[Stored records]
□ □ □
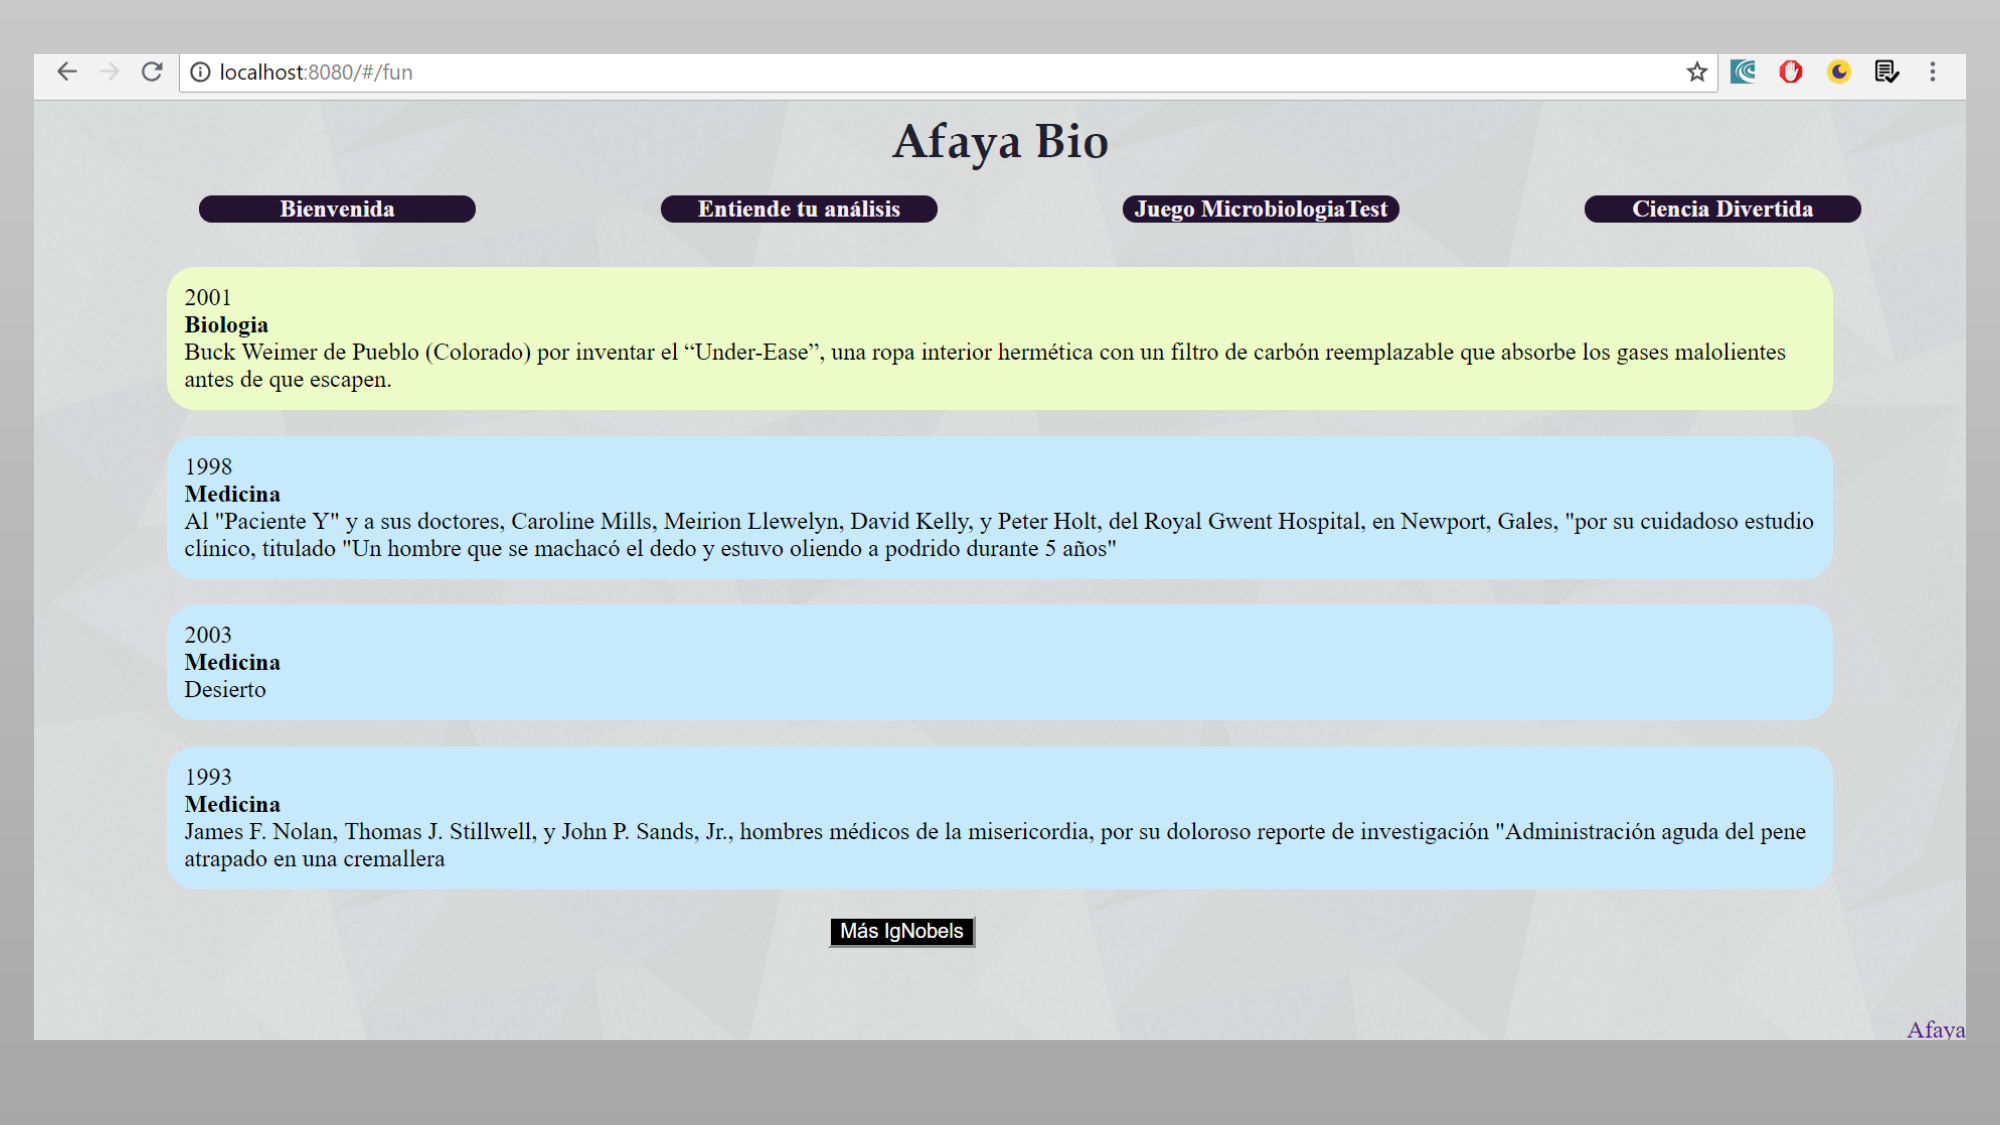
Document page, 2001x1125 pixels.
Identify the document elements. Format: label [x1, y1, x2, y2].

picture [34, 54, 1966, 1040]
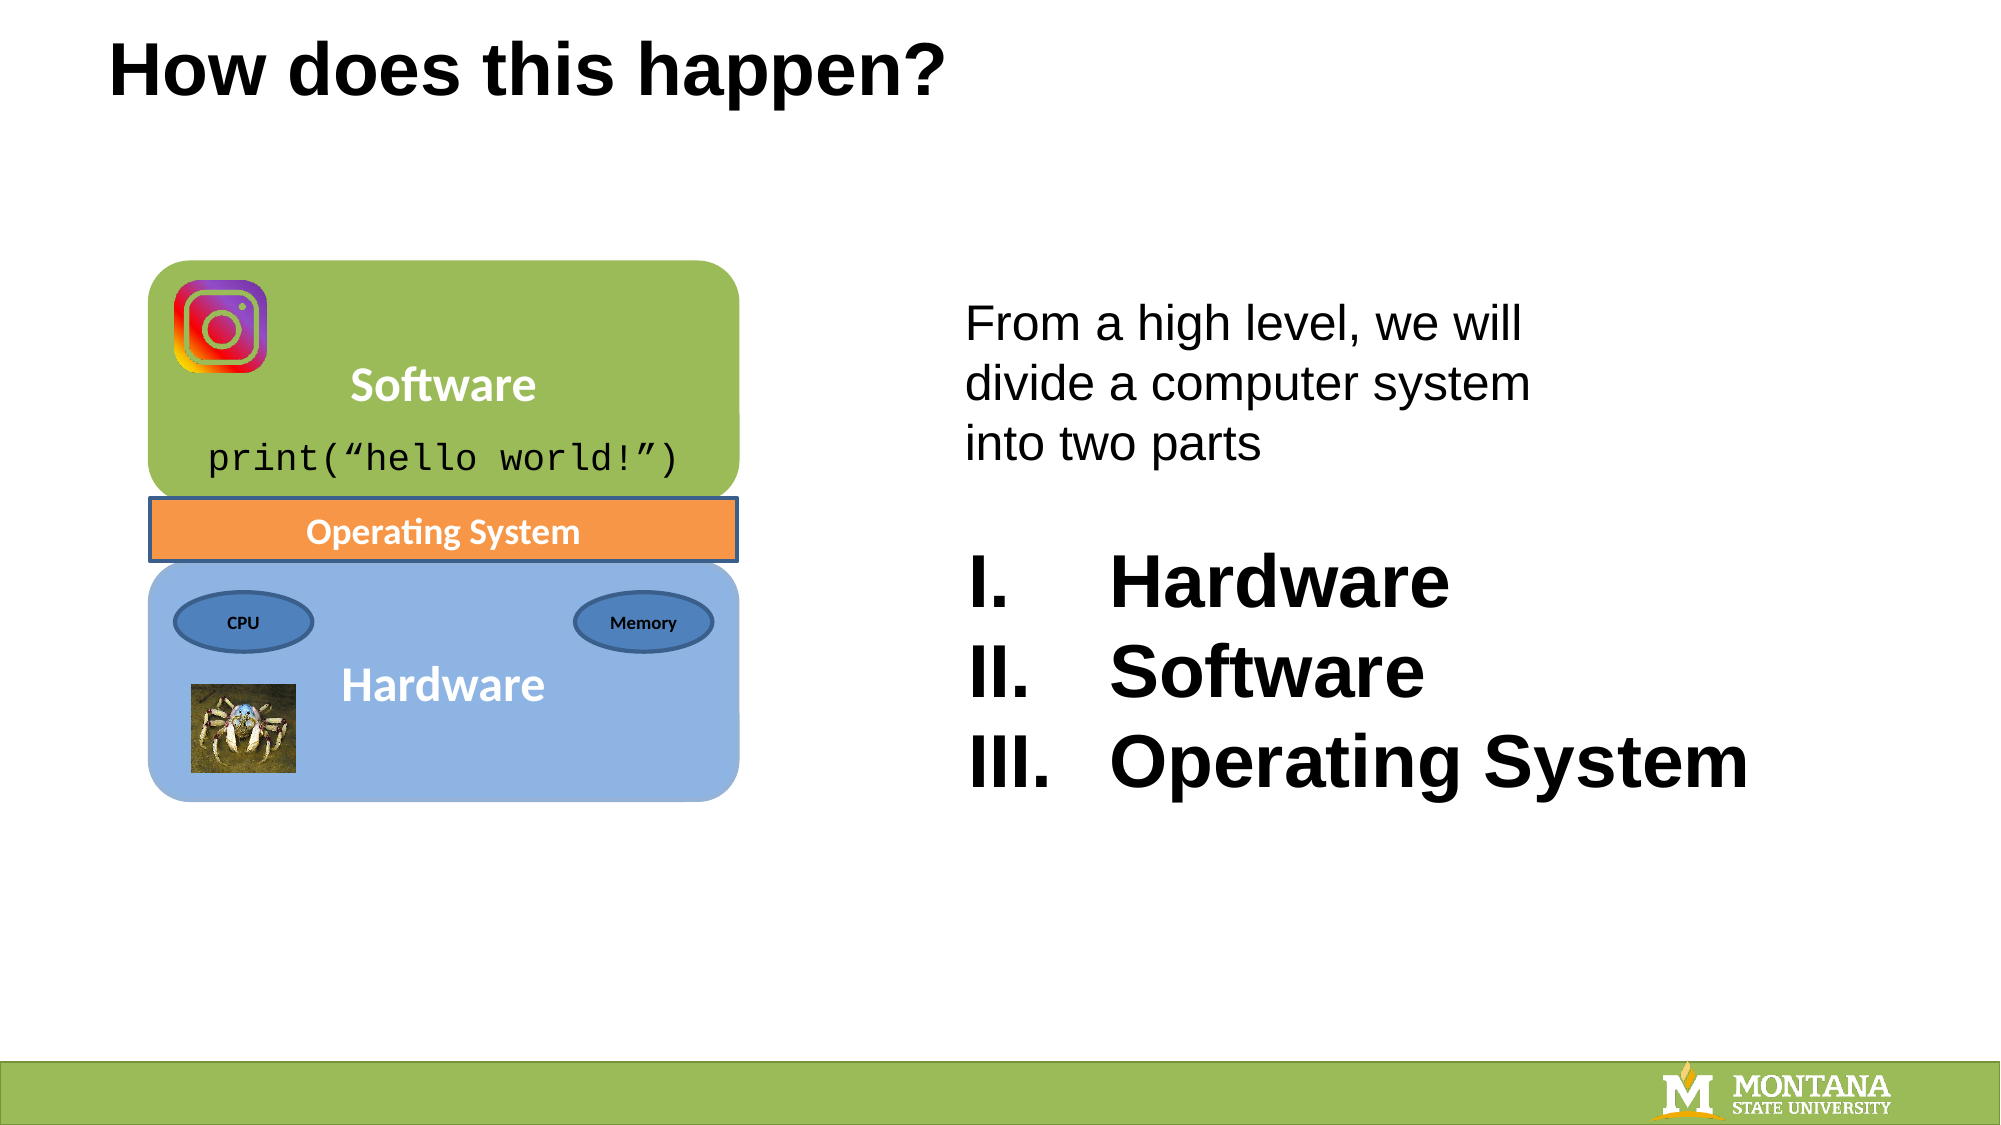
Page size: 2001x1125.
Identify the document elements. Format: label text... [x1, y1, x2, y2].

picture [191, 684, 297, 773]
picture [1649, 1060, 1892, 1122]
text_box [0, 1060, 1647, 1125]
text_box Hardware Software Operating System [953, 524, 1767, 810]
text_box Hardware [147, 563, 740, 803]
text_box How does this happen? [93, 13, 1525, 119]
picture [174, 280, 267, 373]
text_box Operating System [148, 496, 739, 563]
text_box Memory [572, 590, 715, 654]
text_box CPU [172, 590, 315, 654]
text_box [1892, 1060, 2000, 1125]
text_box From a high level, we will divide a computer system into two parts [950, 282, 1629, 478]
text_box Software [147, 260, 740, 496]
text_box print(“hello world!”) [192, 425, 695, 486]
□ □ □
Goal of the exercise: Return exactly the lines from the line bearing "Identify the document elements. Format: label text..." to the end of the records, inclusive of both; include no other lines.

Exercise answer:
Identify the document elements. Format: label text... [x1, y1, x2, y2].

picture [191, 684, 297, 773]
picture [1649, 1060, 1892, 1122]
text_box [0, 1060, 1647, 1125]
text_box Hardware Software Operating System [953, 524, 1767, 810]
text_box Hardware [147, 563, 740, 803]
text_box How does this happen? [93, 13, 1525, 119]
picture [174, 280, 267, 373]
text_box Operating System [148, 496, 739, 563]
text_box Memory [572, 590, 715, 654]
text_box CPU [172, 590, 315, 654]
text_box [1892, 1060, 2000, 1125]
text_box From a high level, we will divide a computer system into two parts [950, 282, 1629, 478]
text_box Software [147, 260, 740, 496]
text_box print(“hello world!”) [192, 425, 695, 486]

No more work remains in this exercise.